> GIVEN RECORDS
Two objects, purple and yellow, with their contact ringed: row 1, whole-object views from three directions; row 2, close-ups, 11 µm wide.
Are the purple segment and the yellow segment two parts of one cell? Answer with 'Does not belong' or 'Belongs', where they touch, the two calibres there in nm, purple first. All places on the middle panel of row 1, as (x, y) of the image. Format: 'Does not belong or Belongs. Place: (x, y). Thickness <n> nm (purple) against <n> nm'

--

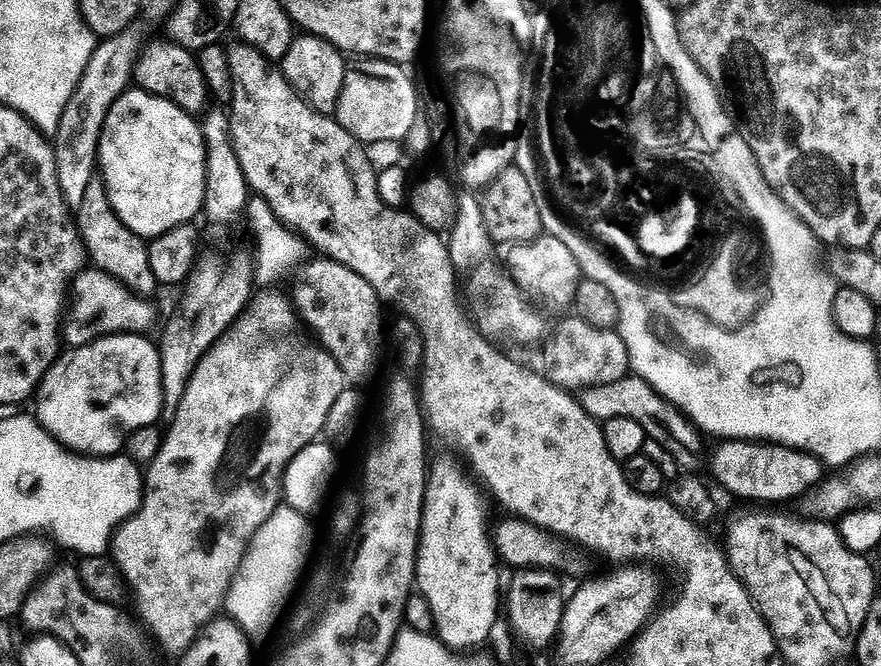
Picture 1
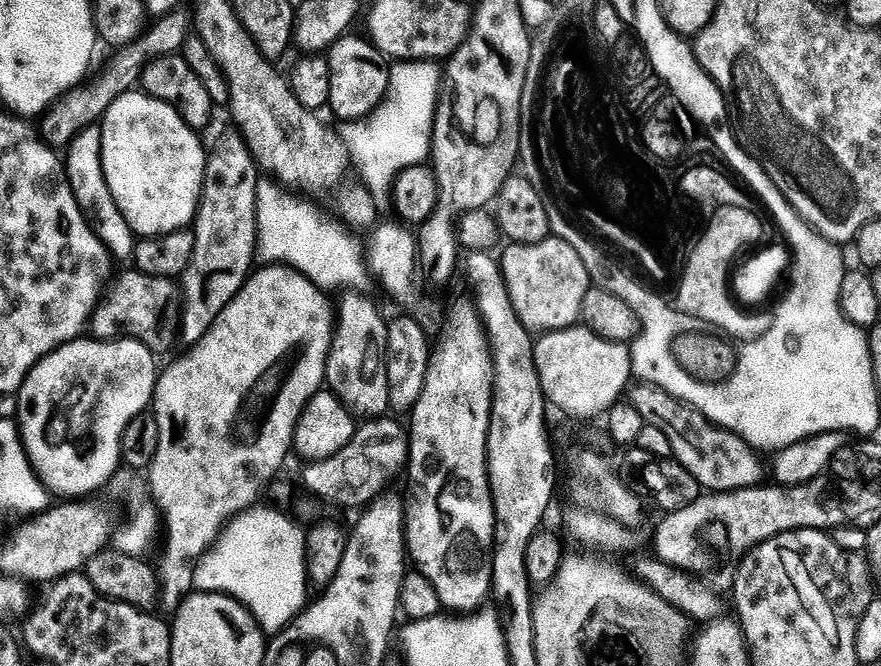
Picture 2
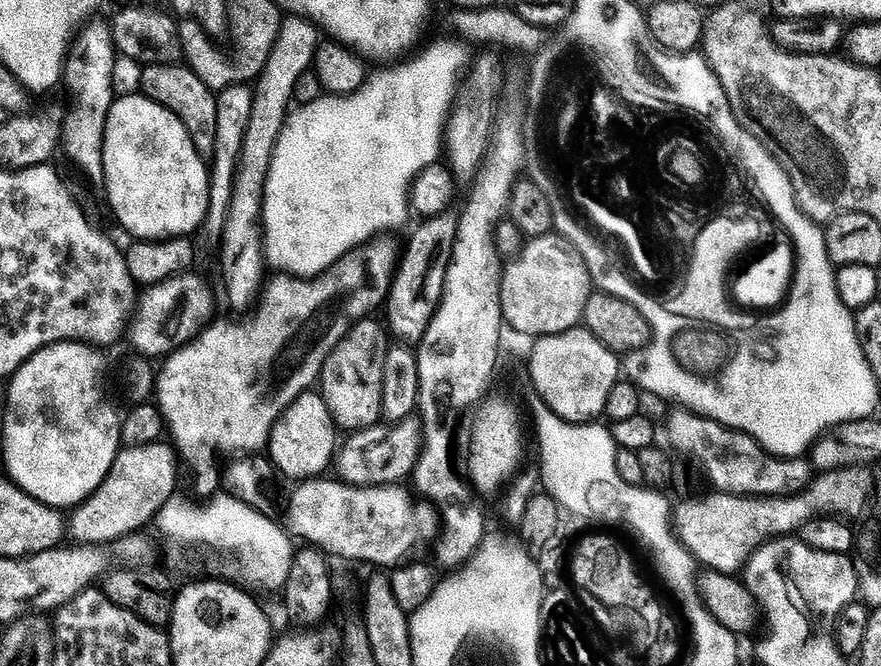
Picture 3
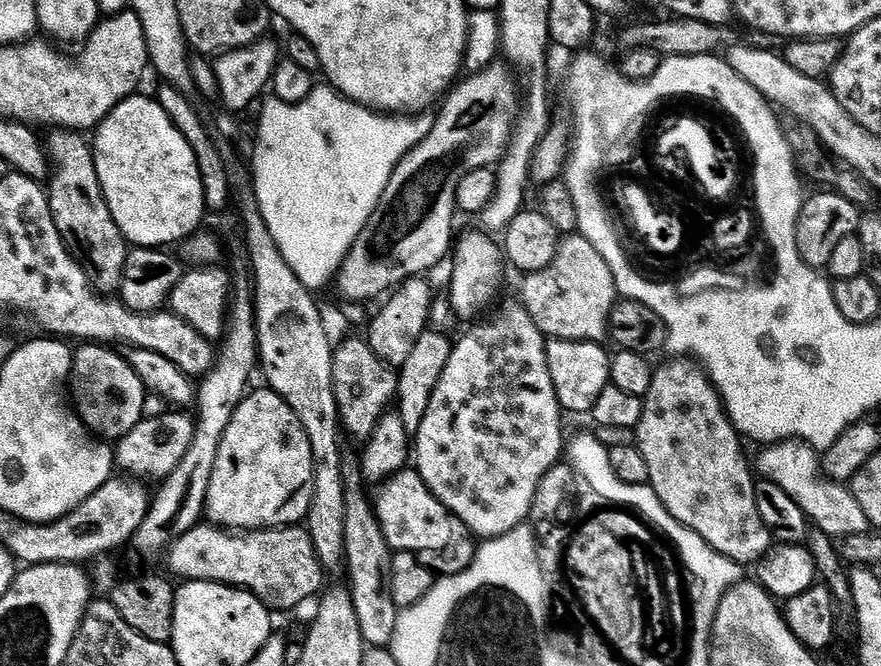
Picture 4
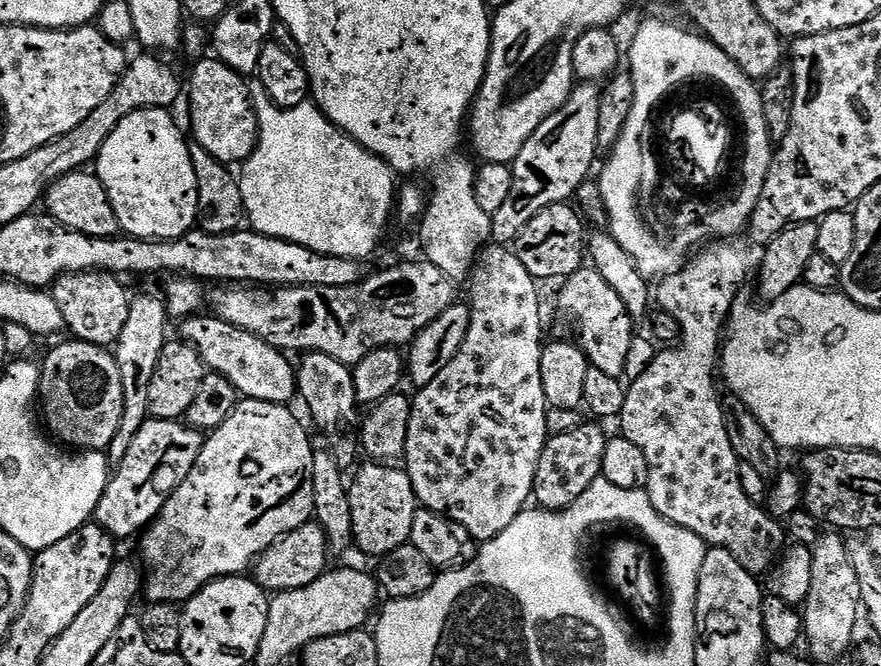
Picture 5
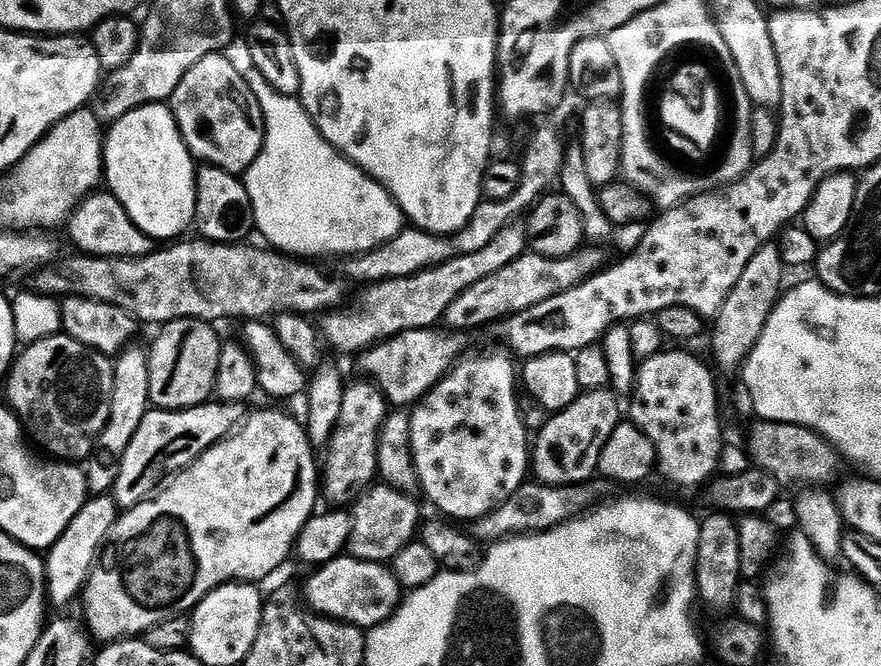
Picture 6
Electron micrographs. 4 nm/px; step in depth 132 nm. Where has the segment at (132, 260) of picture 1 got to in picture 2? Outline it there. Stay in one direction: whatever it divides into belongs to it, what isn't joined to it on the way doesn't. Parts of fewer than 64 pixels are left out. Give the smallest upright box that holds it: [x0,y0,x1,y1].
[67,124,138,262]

> WHAT THE EXERCISE ASKS
Within the listing above, extract exactly the lines from the line with "Two objects, purple" to the line with "Are the purple", the two named lines included, and no others.

> REPLY TO THE TASK
Two objects, purple and yellow, with their contact ringed: row 1, whole-object views from three directions; row 2, close-ups, 11 µm wide.
Are the purple segment and the yellow segment two parts of one cell? Answer with 'Does not belong' or 'Belongs', where they touch, the two calibres there in nm, purple first. All places on the middle panel of row 1, as (x, y) of the image. Format: 'Does not belong or Belongs. Place: (x, y). Thickness <n> nm (purple) against <n> nm'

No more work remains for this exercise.